She posted several images of flyers she hung around the school on her Instagram @evitafrickhisaw, with phrases such as, “TEACH BOYS TO FOCUS, NOT GIRLS TO COVER UP,” and “IF [CHILD] MIDRIFFS DISTRACT YOU, YOU SHOULD NOT BE WORKING WITH CHILDREN.” 

Picture by: Evita Frick-Hisaw

Similarly, in Oklahoma, students at Mustang High School voiced their concerns about the dress code before the school day began on September 10, 2021. As a result of protesting and utilizing their first amendment rights, not only were the students dress-coded during the school day, all students partaking in the protest were suspended. The Director of Communications for Mustang Public Schools, Kirk Wilson, refused to negotiate the severity of the punishments being enforced and suggested their acts to be disrespectful and inexcusable. Wilson stated, “There were a handful of students who violated the student code of conduct after class began and those situations were addressed … we remain committed to supporting our students and providing a safe and nurturing learning environment.”

Additionally, in St. John’s County Schools in Florida, reported that 90% of dress code violations were for females.

Many students, regardless of where they attend school, feel that the need for the dress code should be reconsidered. At Huntington Beach High School, only 33% of students believe dress codes should remain implemented in school infrastructures. Ezra Romely, a senior at HBHS said, “I believe the core issue is how revealing clothes are considered a problem. It has been established that [certain clothes] are considered ‘inappropriate’ for school, but society has [portrayed it this way because of certain] male opinions on a woman’s body.” 

Sarah Hart, a senior at Huntington Beach High School also commented on the issue and said, “Any teacher or staff member can decide if what a teenager is wearing is sexual or provocative at their discretion, which is completely unfair.” 

Many students also felt that when they have been dress-coded, it was unfair because regulations are unclear to students. An anonymous junior said, “The lack of specificity and open interpretation the dress code has makes students frustrated.”

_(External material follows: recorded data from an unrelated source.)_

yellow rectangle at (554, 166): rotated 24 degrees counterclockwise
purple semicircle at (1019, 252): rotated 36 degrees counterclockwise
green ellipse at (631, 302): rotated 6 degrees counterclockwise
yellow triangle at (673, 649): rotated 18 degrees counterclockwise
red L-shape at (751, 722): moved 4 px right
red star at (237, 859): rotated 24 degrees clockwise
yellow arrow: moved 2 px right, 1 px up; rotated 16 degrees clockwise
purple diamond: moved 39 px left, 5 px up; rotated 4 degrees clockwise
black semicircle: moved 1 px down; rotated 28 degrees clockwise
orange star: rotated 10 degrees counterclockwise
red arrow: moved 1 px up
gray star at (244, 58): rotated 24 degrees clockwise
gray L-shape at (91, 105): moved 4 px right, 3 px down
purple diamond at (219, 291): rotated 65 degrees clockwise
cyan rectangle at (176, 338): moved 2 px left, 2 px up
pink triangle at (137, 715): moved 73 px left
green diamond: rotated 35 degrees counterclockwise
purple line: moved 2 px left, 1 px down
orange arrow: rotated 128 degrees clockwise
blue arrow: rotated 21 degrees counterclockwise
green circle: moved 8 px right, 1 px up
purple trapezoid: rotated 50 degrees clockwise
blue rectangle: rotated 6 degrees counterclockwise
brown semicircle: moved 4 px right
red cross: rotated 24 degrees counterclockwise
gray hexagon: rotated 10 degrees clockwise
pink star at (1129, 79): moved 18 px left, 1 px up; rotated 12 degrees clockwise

Since dress codes were established, studies have proven that the idea of dressing modestly in connection to safety to be invalid. The Justice Department of the United States has also disproved this, as the Federal Commission on Crime and Violence has found that only 4.4% of all reported rapes have had provocative behavior from the victims. Psychology Today’s article revealed that shyer, seemingly “unresisting women” were more likely to be assaulted because the assaulter may believe that an individual’s modest clothing suggests their unlikeliness to defend themselves. 

Many students believe that the dress code’s lack of a consistent line of reasoning for who does and does not get dress coded is what is causing an uproar of opposition as this inherently promotes the dehumanizing idea that women are only seen as their bodies. This also makes females feel that they are objects and that men only view women in a sexual light. “I’ve been dress-coded in middle school, and I’ve had several people that I know get dress-coded. I’ve never felt like it was just in any of the circumstances,” said Sofia Clark, a junior student at Huntington Beach High School. 

As such, from reviewing the Huntington Beach Union High School District Board Policies and Administrative Regulations, the Huntington Beach Union High School District’s dress code guidelines were implemented in 1989, and last revised in 1994.

HBHS’s supervision department was contacted for an interview about dress code guidelines, however, administration declined the invitation for an interview.

“The core issue with the dress code is that it is entirely misogynistic. There are pages upon pages of restrictions for what women can’t wear, whereas men have just a few,” said Lilah David, a junior student at Huntington Beach High School.

“Getting dress-coded makes you feel so uncomfortable. I got dress-coded for a tank top I was wearing [at school] and for the rest of the day, I was so insecure that people were thinking that I was dressed [inappropropriate for attention]. The tank top [I wore] barely showed my stomach. I didn’t even think twice about it when I left my house in the morning” said Lissa Wolters, a junior Huntington Beach High School Student.

Students have expressed that they want to see change in regards to the dress code and to address the voices of upset students caused as a result. Students across the United States and at HBHS are ready to see action taken. Various students have expressed their hopes of dress code revision, and the acknowledgment of change on the behalf of schools is pivotal to making efficient progress.